## EXCERPTED PASSAGE
Class QueryChangeStreamAction


  • public class QueryChangeStreamAction
    extends java.lang.Object
    Main action class for querying a partition change stream. This class will perform the change stream query and depending on the record type received, it will dispatch the processing of it to one of the following: ChildPartitionsRecordAction, HeartbeatRecordAction or DataChangeRecordAction.

    This class will also make sure to mirror the current watermark (event timestamp processed) in the Connector's metadata tables, by registering a bundle after commit action.

    When the change stream query for the partition is finished, this class will update the state of the partition in the metadata tables as FINISHED, indicating completion.

    • Method Summary

      All Methods Instance Methods Concrete Methods 
      Modifier and Type Method Description
      org.apache.beam.sdk.transforms.DoFn.ProcessContinuation run​(PartitionMetadata partition, org.apache.beam.sdk.transforms.splittabledofn.RestrictionTracker<TimestampRange,​com.google.cloud.Timestamp> tracker, org.apache.beam.sdk.transforms.DoFn.OutputReceiver<DataChangeRecord> receiver, org.apache.beam.sdk.transforms.splittabledofn.ManualWatermarkEstimator<org.joda.time.Instant> watermarkEstimator, org.apache.beam.sdk.transforms.DoFn.BundleFinalizer bundleFinalizer)
      This method will dispatch a change stream query for the given partition, it delegate the processing of the records to one of the corresponding action classes registered and it will keep the state of the partition up to date in the Connector's metadata table.

Extracted records:
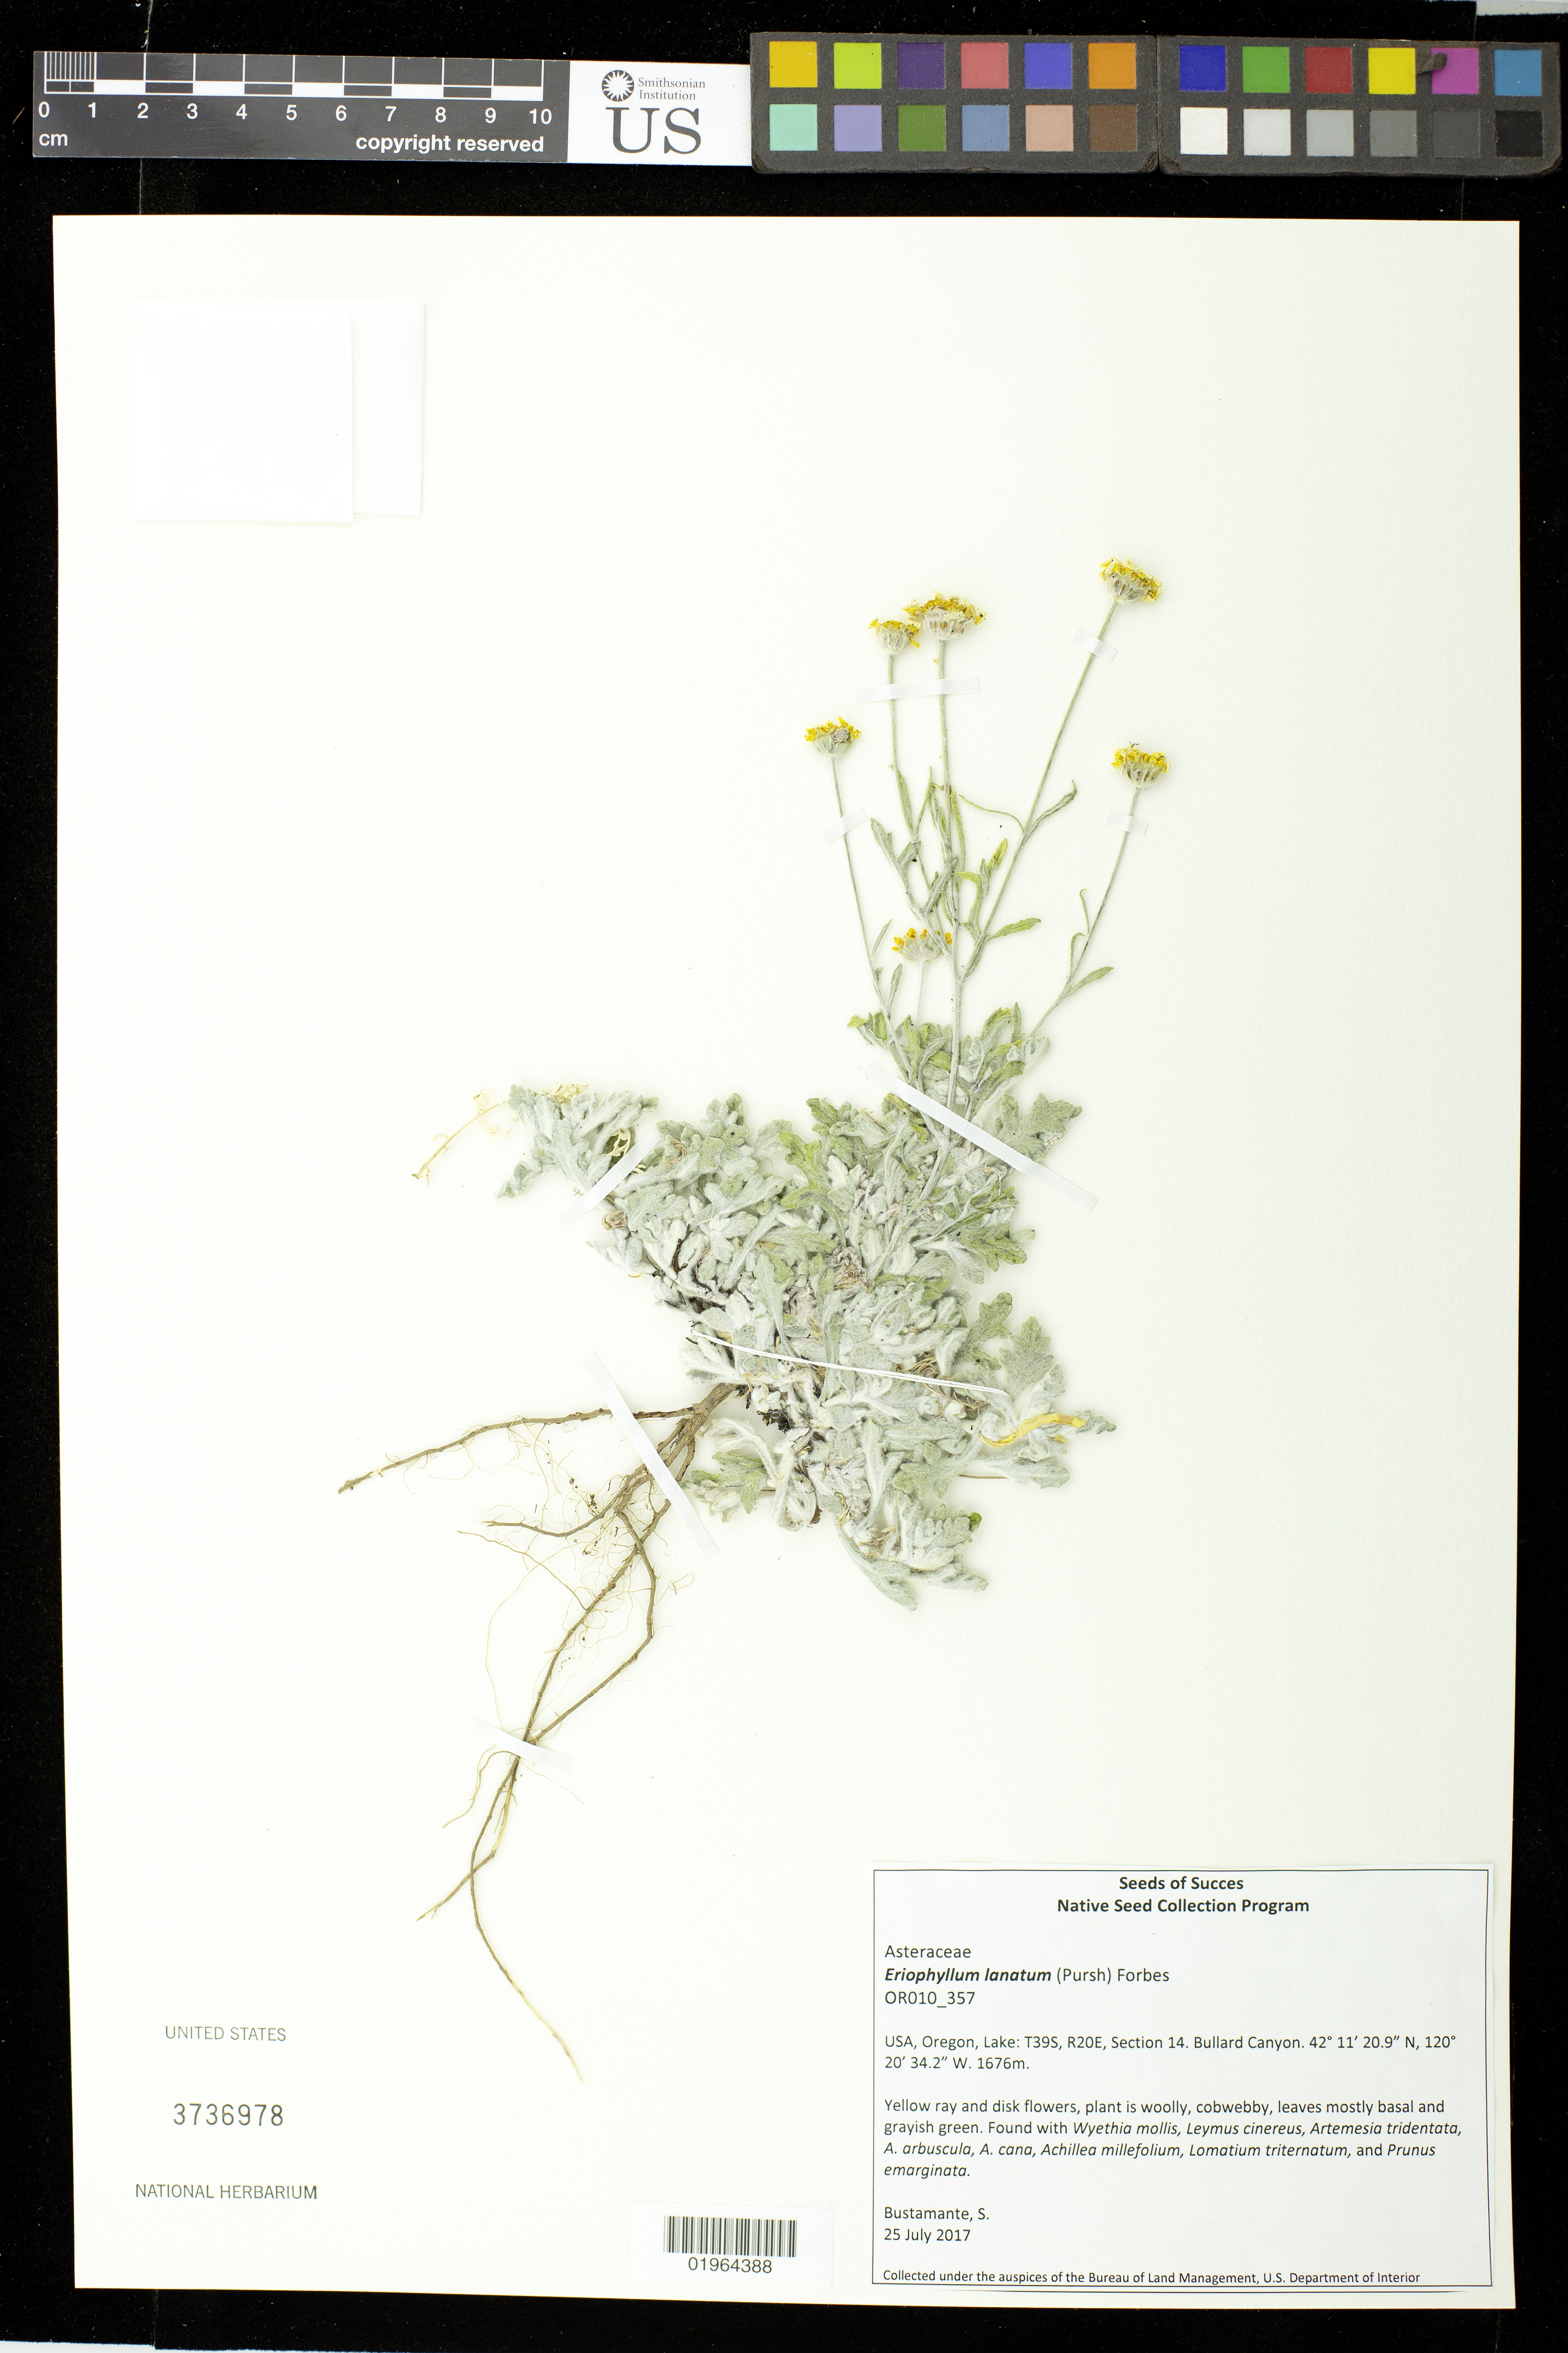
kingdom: Plantae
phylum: Tracheophyta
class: Magnoliopsida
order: Asterales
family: Asteraceae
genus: Eriophyllum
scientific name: Eriophyllum lanatum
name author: (Pursh) J. Forbes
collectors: S. Bustamante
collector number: OR010_357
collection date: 2017-07-25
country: United States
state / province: Oregon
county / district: Lake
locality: Bullard Canyon, T39S, R20E, Section 14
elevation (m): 1676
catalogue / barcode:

## TASK SET
a. According to the page describing the QueryChangeStreamAction class, what state does the class set for a partition in the metadata tables when that partition's change stream query is finished?
b. Print the stretch of the herbarium entries from the line containing "collection date: 2017-07-25" through the end of the entries, including both ends.
The text and the entries are not related to each other.

## THE RESPONSES
a. It sets the partition's state to FINISHED.

b.
collection date: 2017-07-25
country: United States
state / province: Oregon
county / district: Lake
locality: Bullard Canyon, T39S, R20E, Section 14
elevation (m): 1676
catalogue / barcode:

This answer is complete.